Collected data START
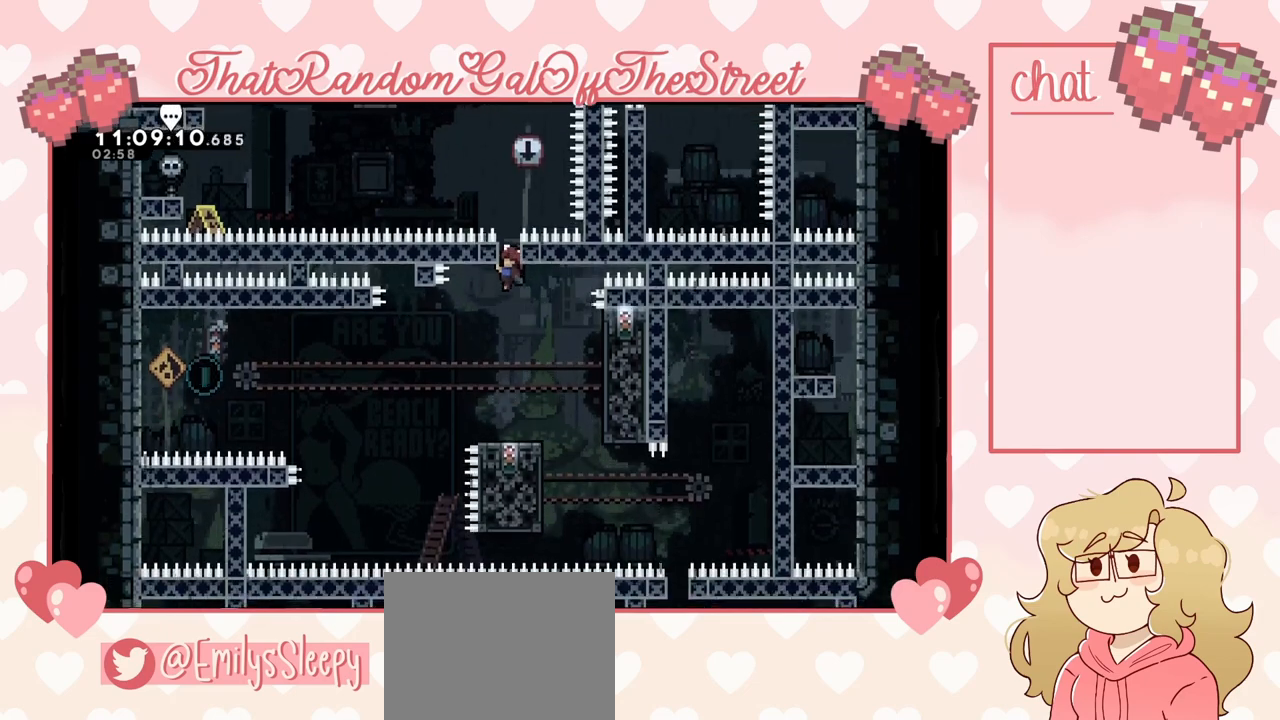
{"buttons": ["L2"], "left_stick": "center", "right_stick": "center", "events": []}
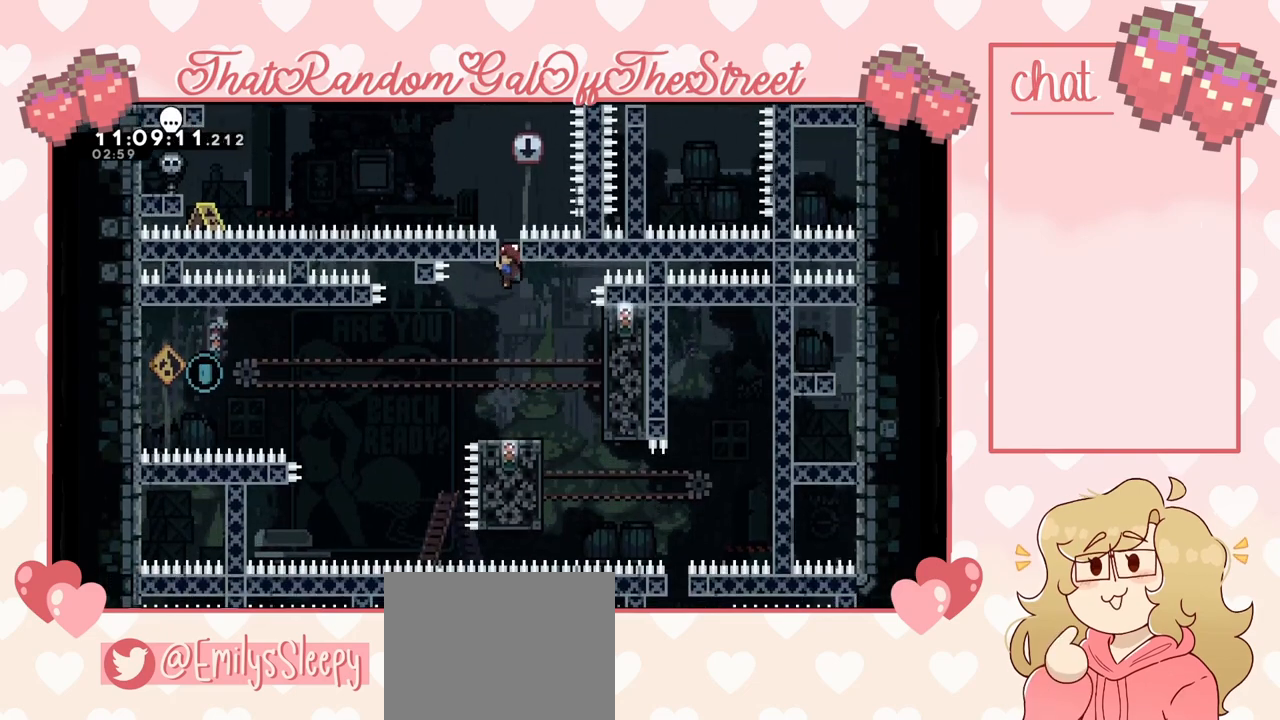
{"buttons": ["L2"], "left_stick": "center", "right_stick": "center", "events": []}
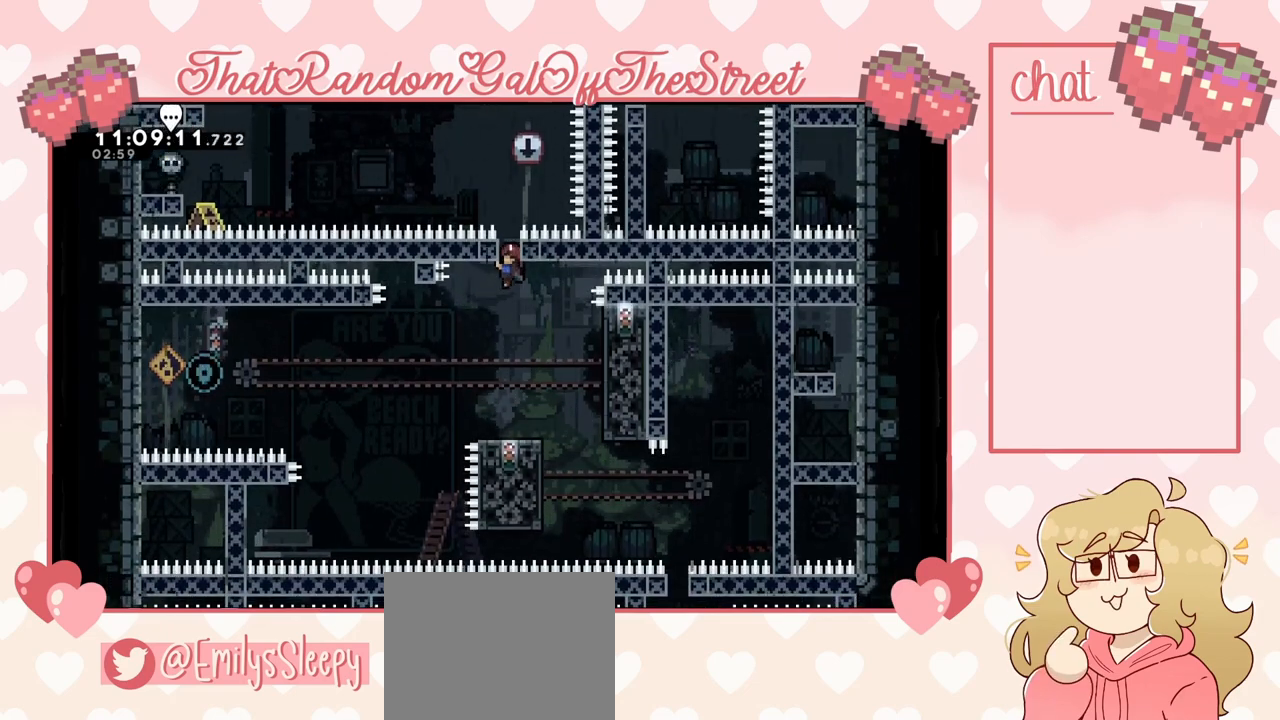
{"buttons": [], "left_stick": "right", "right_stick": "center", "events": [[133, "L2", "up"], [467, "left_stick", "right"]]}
Collected data END
**Exercise aim:** Please write out every line of the listing above exactly, and leave the images behind.

**Written reply:**
{"buttons": ["L2"], "left_stick": "center", "right_stick": "center", "events": []}
{"buttons": ["L2"], "left_stick": "center", "right_stick": "center", "events": []}
{"buttons": [], "left_stick": "right", "right_stick": "center", "events": [[133, "L2", "up"], [467, "left_stick", "right"]]}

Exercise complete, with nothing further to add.